November 5, 2008: Tomson Highway. A Canadian Cree dramatist and novelist, known for his dramas that grapple with issues relating to the First Nations, and for his recent novel, Kiss of the Fur Queen, (1998), which recounts the story of two young Cree boys. Diversity workshop with staff, several class visitations and public lecture on November 5 entitled: “Comparing Mythologies” – First Nations Mythology in a Canadian Context.
February 28, 2009: Mark Danner. A journalist, professor and author of "Torture and Truth: America, Abu Ghraib, and the War on Terror." Speaker for the Symposium on “Torture and the Human Body,” presented by Global Studies. Featured three speakers who have written eloquently on the question of torture; a designated group of faculty and students commented on their presentations.
2007–2008 Academic Year
August 1–Dec. 31, 2007: Carmen Wickramagamage. Semester-long four-credit course entitled “Women’s Writing and Women’s Activism in South Asia”, a workshop “Global Women’s Partnership’s” and a public lecture: “‘Wards of the State?’ Women, Citizenship and Nation-State Politics in South Asia”.
October 10–24, 2007: Dr. Germaine Jacquette. Director of TB and Communicable Diseases for the Rockland County Dept. of Health in New York State. Course on “Global Challenges of Public Health”
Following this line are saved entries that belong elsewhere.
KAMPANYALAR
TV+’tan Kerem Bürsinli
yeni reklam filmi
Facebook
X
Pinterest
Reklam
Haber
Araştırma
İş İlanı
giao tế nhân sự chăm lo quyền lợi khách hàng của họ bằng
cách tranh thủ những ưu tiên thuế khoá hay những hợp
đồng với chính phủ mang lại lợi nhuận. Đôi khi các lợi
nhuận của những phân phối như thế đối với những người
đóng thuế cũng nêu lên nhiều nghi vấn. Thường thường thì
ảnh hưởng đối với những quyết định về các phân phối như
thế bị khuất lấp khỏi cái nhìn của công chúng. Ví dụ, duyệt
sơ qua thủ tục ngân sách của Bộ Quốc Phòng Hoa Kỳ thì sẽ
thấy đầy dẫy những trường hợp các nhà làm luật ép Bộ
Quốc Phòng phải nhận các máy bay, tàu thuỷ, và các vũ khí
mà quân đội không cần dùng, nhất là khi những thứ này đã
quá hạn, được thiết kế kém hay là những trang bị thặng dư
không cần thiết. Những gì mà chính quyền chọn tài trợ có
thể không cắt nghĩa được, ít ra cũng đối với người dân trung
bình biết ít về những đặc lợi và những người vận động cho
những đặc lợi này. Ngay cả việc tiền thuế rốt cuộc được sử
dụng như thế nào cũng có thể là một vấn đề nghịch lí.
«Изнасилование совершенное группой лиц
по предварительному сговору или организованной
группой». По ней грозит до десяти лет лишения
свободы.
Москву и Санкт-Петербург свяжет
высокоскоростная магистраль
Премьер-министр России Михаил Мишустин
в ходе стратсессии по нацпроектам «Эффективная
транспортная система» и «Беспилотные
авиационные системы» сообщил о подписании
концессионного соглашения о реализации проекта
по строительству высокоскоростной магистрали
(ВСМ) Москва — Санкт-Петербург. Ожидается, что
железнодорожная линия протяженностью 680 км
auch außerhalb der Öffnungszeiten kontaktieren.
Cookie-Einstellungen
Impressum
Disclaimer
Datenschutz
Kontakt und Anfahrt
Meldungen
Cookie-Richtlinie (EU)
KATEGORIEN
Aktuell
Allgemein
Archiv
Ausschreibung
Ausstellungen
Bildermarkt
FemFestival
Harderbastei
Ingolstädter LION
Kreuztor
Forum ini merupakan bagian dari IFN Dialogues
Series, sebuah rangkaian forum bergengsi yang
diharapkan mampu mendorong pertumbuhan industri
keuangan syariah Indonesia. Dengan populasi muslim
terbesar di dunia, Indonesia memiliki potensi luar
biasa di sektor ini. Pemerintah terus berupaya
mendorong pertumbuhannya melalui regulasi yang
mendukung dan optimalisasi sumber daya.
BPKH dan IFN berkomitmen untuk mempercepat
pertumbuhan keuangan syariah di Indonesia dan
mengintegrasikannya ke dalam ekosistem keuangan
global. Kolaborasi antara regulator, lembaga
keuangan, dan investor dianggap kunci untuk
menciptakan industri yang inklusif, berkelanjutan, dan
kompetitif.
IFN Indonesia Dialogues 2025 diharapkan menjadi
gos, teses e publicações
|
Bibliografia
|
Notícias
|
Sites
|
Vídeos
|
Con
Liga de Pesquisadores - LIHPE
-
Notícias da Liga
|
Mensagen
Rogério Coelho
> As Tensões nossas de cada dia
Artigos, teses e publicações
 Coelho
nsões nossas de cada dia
February 2008: Ahmed Rhazaoui, Whitman Class of ‘68, recently retired from the United Nations where he served as Director of UN Office for West Africa, Deputy for Special Rep. of the Secretary General, UN Development Program Resident Rep and UN Coordinator in Rwanda, Cameroon and Senegal. Week-long course related to global development and international institutions as they relate to Africa. Public lecture: “From Annapolis To Jerusalem: A View From Damascus”
2006–2007 Academic Year
September 14, 2006: James Fallows. Author and National Correspondent for “The Atlantic Monthy.” Lecture: The U.S. and the Islamic World: Victory, Defeat or Coexistence?
September 25–29, 2006: Tewolde Berhan Gebre Egziabher. Environmental Protection Agency of Ethiopia. Lecture: The Politics of Biosafety.
October 22–27, 2006: Brent Goff. Based in Berlin, Germany. Producer of “Global Players” and anchors the business news on Deutsche Welle TV. Weeklong seminar; no public lecture.
November 12–14, 2006: John Chant. Emeritus Professor of Economics at Simon Fraser University and a director of the Canadian Payments Association. Lecture: The International Monetary Fund: At a Crossroad?
2005–2006 Academic Year
April 23, 2006: Sexuality and Human Rights Forum. Panel discussion: Sea Ling Cheng, Don Kulick, and Penelope Saunders presented “International Sexual Rights: Homophobia and Human Trafficking”
Sponsored by ASWC : Lt. General Romeo Dallaire, Commander of the United Nations intervention forces in Rwanda in 1993.
April 1–30, 2006: Cristina Montiel, Department of Psychology, Ateneo de Manila University, Philippines – Lecture: Personal Lives in the Midst of a Pro-democracy Movement.